The British band’s opening night headline set at Good Vibes Festival was cut short by officials on 21 July after Healy criticised Malaysia’s strict anti-LGBT laws and kissed a male bandmate on stage.

The Malaysian government subsequently cancelled the rest of the event and the organisers of Good Vibes Festival demanded £2 million in compensation from The 1975, a settlement which IQ understands is still in progress.

During The 1975’s performance in Dallas on Monday (9 October), Healy delivered a 10-minute pre-written speech about the incident, alleging that “the Malaysian authorities… briefly imprisoned us” and criticised the backlash against the band.

“It was the liberal outrage against our band for remaining consistent with our pro-LGBTQ stage show which was the most puzzling thing,” Healy said, according to Pitchfork. “Lots of people, who appear to be liberal people, contended that the performance was an insensitive display of hostility against the cultural customs of the Malaysian government and that the kiss was a performative gesture of allyship.”

“In fact, it was the Malaysian authorities who briefly imprisoned us”

In response to those calling the kiss “performative,” Healy said, “The idea of calling out a performer for being performative is mind-numbingly redundant as an exercise. Performing is a performer’s job.”

Healy also addressed criticism from Julian Casablancas, who was scheduled to perform at the Good Vibes Festival with The Strokes and said the frontman did not respect the country’s customs.

“For performers like Julian Casablancas, who took to Twitter to criticize us, this bizarre mangling of colonial identity politics merely served as an expedient way to express their own disappointment with the festival’s cancellation,” Healy said.

He also clarified that the kiss was “not a stunt simply meant to provoke the government.” The frontman had kissed the same bandmate, bassist Ross MacDonald, during many of the 1975’s American concerts.

“We chose to not change our set that night to play pro-freedom of speech, pro-gay songs,” Healy said. “To eliminate any routine part of the show in an effort to appease the Malaysian authorities’ bigoted views of LGBTQ people would be a passive endorsement of those politics.

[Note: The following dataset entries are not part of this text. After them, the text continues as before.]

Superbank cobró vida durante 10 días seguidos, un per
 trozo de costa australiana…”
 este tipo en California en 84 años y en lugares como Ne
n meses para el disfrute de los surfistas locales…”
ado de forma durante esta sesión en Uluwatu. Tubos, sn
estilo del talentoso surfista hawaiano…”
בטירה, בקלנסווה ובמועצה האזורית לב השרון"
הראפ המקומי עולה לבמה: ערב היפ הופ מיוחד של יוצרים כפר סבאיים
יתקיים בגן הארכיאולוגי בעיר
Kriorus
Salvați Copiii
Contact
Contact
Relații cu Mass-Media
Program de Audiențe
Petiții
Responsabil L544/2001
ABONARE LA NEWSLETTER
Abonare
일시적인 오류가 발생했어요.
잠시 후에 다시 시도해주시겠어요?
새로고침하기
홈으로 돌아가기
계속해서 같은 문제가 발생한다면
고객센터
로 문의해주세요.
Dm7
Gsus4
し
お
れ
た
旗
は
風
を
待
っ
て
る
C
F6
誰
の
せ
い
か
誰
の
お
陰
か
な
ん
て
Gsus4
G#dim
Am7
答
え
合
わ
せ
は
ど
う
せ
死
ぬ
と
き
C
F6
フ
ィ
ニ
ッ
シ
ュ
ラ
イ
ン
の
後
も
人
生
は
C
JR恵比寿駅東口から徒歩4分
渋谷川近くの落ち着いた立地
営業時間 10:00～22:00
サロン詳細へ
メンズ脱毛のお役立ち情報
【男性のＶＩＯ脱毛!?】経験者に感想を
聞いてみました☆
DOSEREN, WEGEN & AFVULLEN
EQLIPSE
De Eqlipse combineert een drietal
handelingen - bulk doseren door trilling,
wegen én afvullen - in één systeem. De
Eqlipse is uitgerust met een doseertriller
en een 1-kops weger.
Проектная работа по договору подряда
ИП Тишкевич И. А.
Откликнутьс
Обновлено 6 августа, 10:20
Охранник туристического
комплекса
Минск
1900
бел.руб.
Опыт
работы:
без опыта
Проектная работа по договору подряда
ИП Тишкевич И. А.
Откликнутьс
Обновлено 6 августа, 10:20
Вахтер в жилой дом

As liberals are so fond of saying, ‘Silence equals violence. Use your platform.’ So we did that. And that’s where things got complicated.”

“As liberals are so fond of saying, ‘Silence equals violence. Use your platform.’ So we did that”

Healy continued: “Naturally, the Malaysian authorities were irate because homosexuality is criminalized and punishable by death in their authoritarian theocracy. That is the violent reality obscured by the more friendly term of ‘cultural customs’.”

Healy previously defied Dubai’s anti-LGBTQ rules by kissing a male audience member during a concert in 2019. He wrote on Twitter at the time: “I don’t think we’ll be allowed back [in the UAE] due to my ‘behaviour’ but know that I love you and I wouldn’t have done anything differently given the chance again.”

Healy said on Monday: “If you truly believe that artists have a responsibility to uphold their liberal virtues by using their massive platforms, then those artists should be judged by the danger and inconvenience that they face for doing so, not by the rewards they receive for parroting consensus. There’s nothing particularly stunning or brave about changing your fucking profile picture whilst your sat in your house in Los Angeles.”

Toward the end of his speech, Healy compared “Malaysia’s militarised enforcement of laws” to other politicised issues in the US. “Even here in America, there are loads of states which uphold illiberal laws that restrict people’s bodily autonomy and gender expression,” Healy said. “But I suspect, I’ve got an inkling, that those who took to Twitter to voice their outrage over the 1975’s unwillingness to cater to Malaysian customs would find it abhorrent if the 1975 were to acquiesce to, let’s say, Mississippi’s perspective on abortion or trans rights.”

He concluded: “It should be expected that if you invite dozens of Western performers into your country, they’ll bring their Western values with them. If the very same things which made you aware of them could land them in jail in your country, you’re not actually inviting them to perform. You’re indirectly commanding them to reflect your country’s policies by omission.”